# Distance between two objects dropped at different times

1. Sep 27, 2010

### 3005

1. The problem statement, all variables and given/known data
An object is dropped from the roof. A second object is dropped 1.50 s later. How far apart are the objects when the second one has reached a speed of 12.0 m/s.

GIVEN
Obj 1 - vi=0 m/s , a=-9.8 m/s/s
Obj 2 - vi=0 m/s, vf=12.0 m/s, a=-9.8 m/s/s

2. Relevant equations
d=vf*t+1/2*a*t2

3. The attempt at a solution
d=12.0*1.50+1/2*-9.8*2.25
d=18-11.025
d=6.975

I'm not sure exactly how to do this when there's two objects :S.
The answer is 29.0 m, but I want to understand how to get it.

2. Sep 27, 2010

### ehild

Write the equations for the displacements of both objects. The usual equation is the distance travelled during the time since the object has been dropped: If you start a stopwatch when the first object is dropped, and the second one when the other one is dropped, the second watch will 1.5 s behind the first one.

ehild

3. Sep 27, 2010

### 3005

So would it be:
d=vf*t-1/2*a*tt
d=12*1.5-1/2*-9.8*2.25
d=18-(-11.025)
d=29

Oh I think I just messed up the sign on the equation.
I think its right now.(?)

4. Sep 27, 2010

### jhae2.718

You need to treat each object separately; i.e. you need an equation for the displacement of each object. (Technically these should be functions of time.)

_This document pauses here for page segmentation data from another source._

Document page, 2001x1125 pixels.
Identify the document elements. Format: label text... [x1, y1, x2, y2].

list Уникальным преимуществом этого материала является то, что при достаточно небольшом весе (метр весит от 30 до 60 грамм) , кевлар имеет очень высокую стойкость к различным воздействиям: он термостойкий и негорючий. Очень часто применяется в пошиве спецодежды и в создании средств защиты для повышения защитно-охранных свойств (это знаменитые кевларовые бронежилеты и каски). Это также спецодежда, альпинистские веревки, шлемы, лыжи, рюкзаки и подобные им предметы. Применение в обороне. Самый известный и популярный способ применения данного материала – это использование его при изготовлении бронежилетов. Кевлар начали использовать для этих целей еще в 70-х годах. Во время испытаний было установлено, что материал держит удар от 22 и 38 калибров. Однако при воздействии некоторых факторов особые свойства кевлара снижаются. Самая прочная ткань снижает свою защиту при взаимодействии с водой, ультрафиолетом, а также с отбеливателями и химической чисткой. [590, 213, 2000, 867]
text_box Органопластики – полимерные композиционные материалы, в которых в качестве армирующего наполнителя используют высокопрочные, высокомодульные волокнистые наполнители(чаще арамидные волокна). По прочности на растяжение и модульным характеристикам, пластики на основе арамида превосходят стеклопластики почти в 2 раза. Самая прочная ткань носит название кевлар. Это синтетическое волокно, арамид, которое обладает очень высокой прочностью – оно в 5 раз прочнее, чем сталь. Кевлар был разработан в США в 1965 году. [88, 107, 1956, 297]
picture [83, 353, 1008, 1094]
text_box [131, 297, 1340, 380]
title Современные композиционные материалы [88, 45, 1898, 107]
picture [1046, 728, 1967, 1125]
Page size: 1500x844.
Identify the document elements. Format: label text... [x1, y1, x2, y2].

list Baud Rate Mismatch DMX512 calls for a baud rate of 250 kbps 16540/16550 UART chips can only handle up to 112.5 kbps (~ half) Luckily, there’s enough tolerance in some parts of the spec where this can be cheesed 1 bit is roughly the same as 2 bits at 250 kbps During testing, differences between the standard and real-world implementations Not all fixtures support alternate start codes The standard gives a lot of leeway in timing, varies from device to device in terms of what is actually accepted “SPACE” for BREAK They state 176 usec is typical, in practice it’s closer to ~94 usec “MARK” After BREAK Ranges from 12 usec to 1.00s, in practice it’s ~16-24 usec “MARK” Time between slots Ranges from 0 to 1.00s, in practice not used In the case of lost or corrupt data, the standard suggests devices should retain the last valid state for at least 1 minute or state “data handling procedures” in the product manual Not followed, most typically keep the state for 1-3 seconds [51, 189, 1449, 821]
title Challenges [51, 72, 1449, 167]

There is a time difference between the two objects; if you know the difference, how can you relate the times of the two objects? This relation will allow you to solve the first two equations.

5. Sep 28, 2010

### ehild

I do not know how you arrived to the equation, but it is correct.

When the second object is dropped the first one has the velocity of 1.5 g and travelled 1/2 g 1.5^2 meters. After that, the distance travelled by it is
s1=1/2 g 2.25+1.5gt + g/2 t^2, and that of the second object is s2=1/2gt. The distance between the objects is

D=s1-s2 =1/2 g 2.25+1.5 gt.

The second object reaches 12 m/s velocity in t=12/g time. Plugging back for t you get D=29.0 m.

ehild